I noticed this billboard on I-84 in Danbury, CT on my way back from Christmas in Massachusetts. Since then, I’ve been kicking myself that I didn’t stop to get a picture for Found History. But now I’m glad I didn’t. As I learned in my online search for the billboard, it turns out to be sponsored by something called The Foundation for a Better Life. Here’s how they describe their operation:

The mission of The Foundation for a Better Life, through various media efforts, is to encourage adherence to a set of quality values through personal accountability and by raising the level of expectations of performance of all individuals regardless of religion or race. Through these efforts, the Foundation wants to remind individuals they are accountable and empowered with the ability to take responsibility for their lives and to promote a set of values that sees them through their failures and capitalizes on their successes. An individual who takes responsibility for his or her actions will take care of his or her family, job, community, and country.

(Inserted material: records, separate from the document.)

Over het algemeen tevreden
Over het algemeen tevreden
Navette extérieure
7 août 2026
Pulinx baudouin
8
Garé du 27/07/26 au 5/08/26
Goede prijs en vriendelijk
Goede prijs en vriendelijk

You can draw your own conclusions.

In any case, it looks like they’ve spent an awful lot of money on billboards and TV ads in which not just Lincoln, but a host of prominent historical figures, are used to embody certain selected (family?) values. Thus, Lincoln is “persistence”, Edison is “optimism”, Ghandi is “soul”, and Churchill is “commitment”. Obviously there are serious problems with this kind of historical argument, first and foremost the attempt to write biograpy in a single word. There’s also the choice of subjects, the choice of values, and the parings between the two. Still, I think the billboards do a pretty good job of tapping into popular notions of historical biography and are probably worth paying attention to … if only to know what we’re up against in our pursuit of the popular historical imagination.